Data excerpts
☆ ☆ ☆ ☆ ☆ ☆ ☆

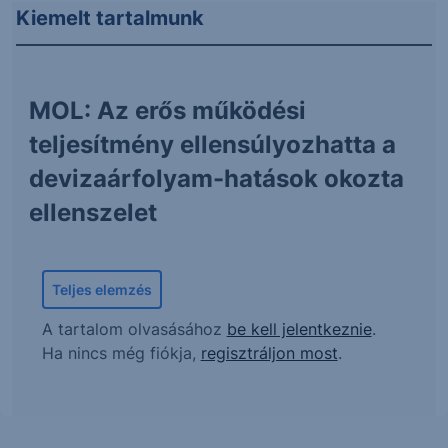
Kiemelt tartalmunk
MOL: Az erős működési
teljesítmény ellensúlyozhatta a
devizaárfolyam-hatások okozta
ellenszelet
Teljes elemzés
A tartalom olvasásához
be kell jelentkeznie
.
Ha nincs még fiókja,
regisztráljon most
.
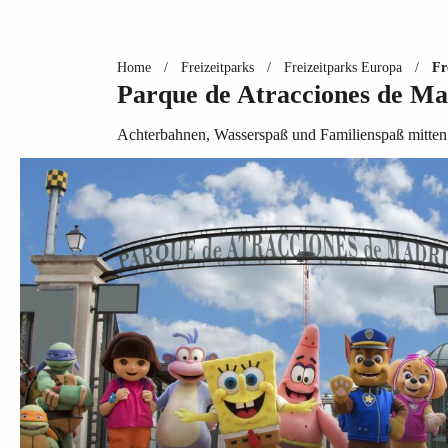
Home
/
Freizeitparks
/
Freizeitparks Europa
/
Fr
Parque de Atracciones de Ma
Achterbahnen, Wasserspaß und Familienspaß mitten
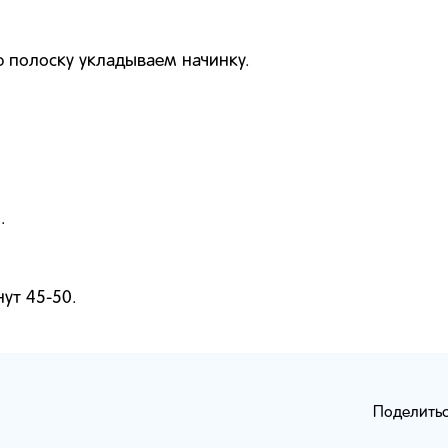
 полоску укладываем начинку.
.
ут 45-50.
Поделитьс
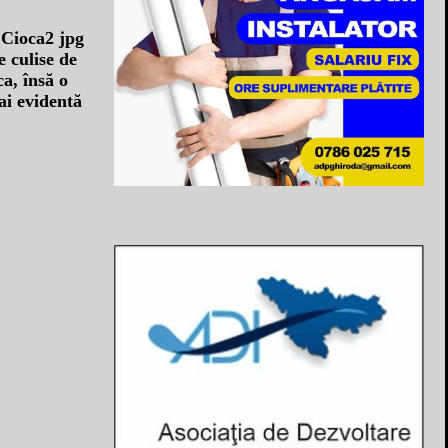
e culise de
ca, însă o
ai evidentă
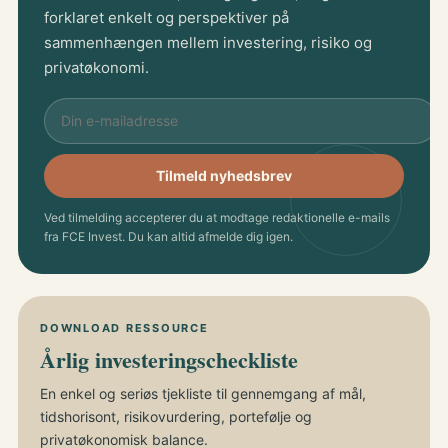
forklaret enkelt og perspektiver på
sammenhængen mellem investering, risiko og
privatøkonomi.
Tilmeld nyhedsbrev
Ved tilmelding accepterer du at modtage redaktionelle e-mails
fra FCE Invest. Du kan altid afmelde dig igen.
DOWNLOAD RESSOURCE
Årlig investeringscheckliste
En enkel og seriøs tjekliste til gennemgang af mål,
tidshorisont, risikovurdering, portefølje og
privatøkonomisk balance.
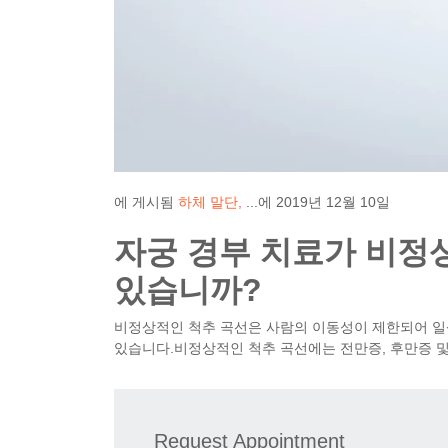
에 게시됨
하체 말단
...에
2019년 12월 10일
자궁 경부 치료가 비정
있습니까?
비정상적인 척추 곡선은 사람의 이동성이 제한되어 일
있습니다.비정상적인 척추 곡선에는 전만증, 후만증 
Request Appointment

☆ ☆ ☆ ☆ ☆ ☆ ☆

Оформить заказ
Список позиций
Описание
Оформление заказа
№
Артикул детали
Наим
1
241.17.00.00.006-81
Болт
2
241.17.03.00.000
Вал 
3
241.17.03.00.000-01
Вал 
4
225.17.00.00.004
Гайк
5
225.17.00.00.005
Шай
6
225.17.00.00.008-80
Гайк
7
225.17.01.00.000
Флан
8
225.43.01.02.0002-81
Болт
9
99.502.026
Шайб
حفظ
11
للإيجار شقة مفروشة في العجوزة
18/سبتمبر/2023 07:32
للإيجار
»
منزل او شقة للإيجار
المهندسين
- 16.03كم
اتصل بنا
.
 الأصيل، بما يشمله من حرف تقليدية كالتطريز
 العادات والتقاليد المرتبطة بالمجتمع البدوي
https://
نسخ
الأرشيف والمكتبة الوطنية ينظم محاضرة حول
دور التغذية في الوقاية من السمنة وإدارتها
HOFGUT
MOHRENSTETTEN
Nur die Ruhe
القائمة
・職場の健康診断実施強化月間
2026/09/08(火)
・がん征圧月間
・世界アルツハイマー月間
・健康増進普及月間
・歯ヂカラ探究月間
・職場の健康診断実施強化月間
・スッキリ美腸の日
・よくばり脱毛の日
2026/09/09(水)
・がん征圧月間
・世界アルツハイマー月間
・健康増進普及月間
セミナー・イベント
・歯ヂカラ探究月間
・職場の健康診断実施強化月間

☆ ☆ ☆ ☆ ☆ ☆ ☆

# Problem details
Text only, no pictures: please print exactly the lines above from the line with "Kiemelt tartalmunk" up to and including the line with "Request Appointment", and nothing else.

# Solved problem
Kiemelt tartalmunk
MOL: Az erős működési
teljesítmény ellensúlyozhatta a
devizaárfolyam-hatások okozta
ellenszelet
Teljes elemzés
A tartalom olvasásához
be kell jelentkeznie
.
Ha nincs még fiókja,
regisztráljon most
.
Home
/
Freizeitparks
/
Freizeitparks Europa
/
Fr
Parque de Atracciones de Ma
Achterbahnen, Wasserspaß und Familienspaß mitten
 полоску укладываем начинку.
.
ут 45-50.
Поделитьс
e culise de
ca, însă o
ai evidentă
forklaret enkelt og perspektiver på
sammenhængen mellem investering, risiko og
privatøkonomi.
Tilmeld nyhedsbrev
Ved tilmelding accepterer du at modtage redaktionelle e-mails
fra FCE Invest. Du kan altid afmelde dig igen.
DOWNLOAD RESSOURCE
Årlig investeringscheckliste
En enkel og seriøs tjekliste til gennemgang af mål,
tidshorisont, risikovurdering, portefølje og
privatøkonomisk balance.
에 게시됨
하체 말단
...에
2019년 12월 10일
자궁 경부 치료가 비정
있습니까?
비정상적인 척추 곡선은 사람의 이동성이 제한되어 일
있습니다.비정상적인 척추 곡선에는 전만증, 후만증 
Request Appointment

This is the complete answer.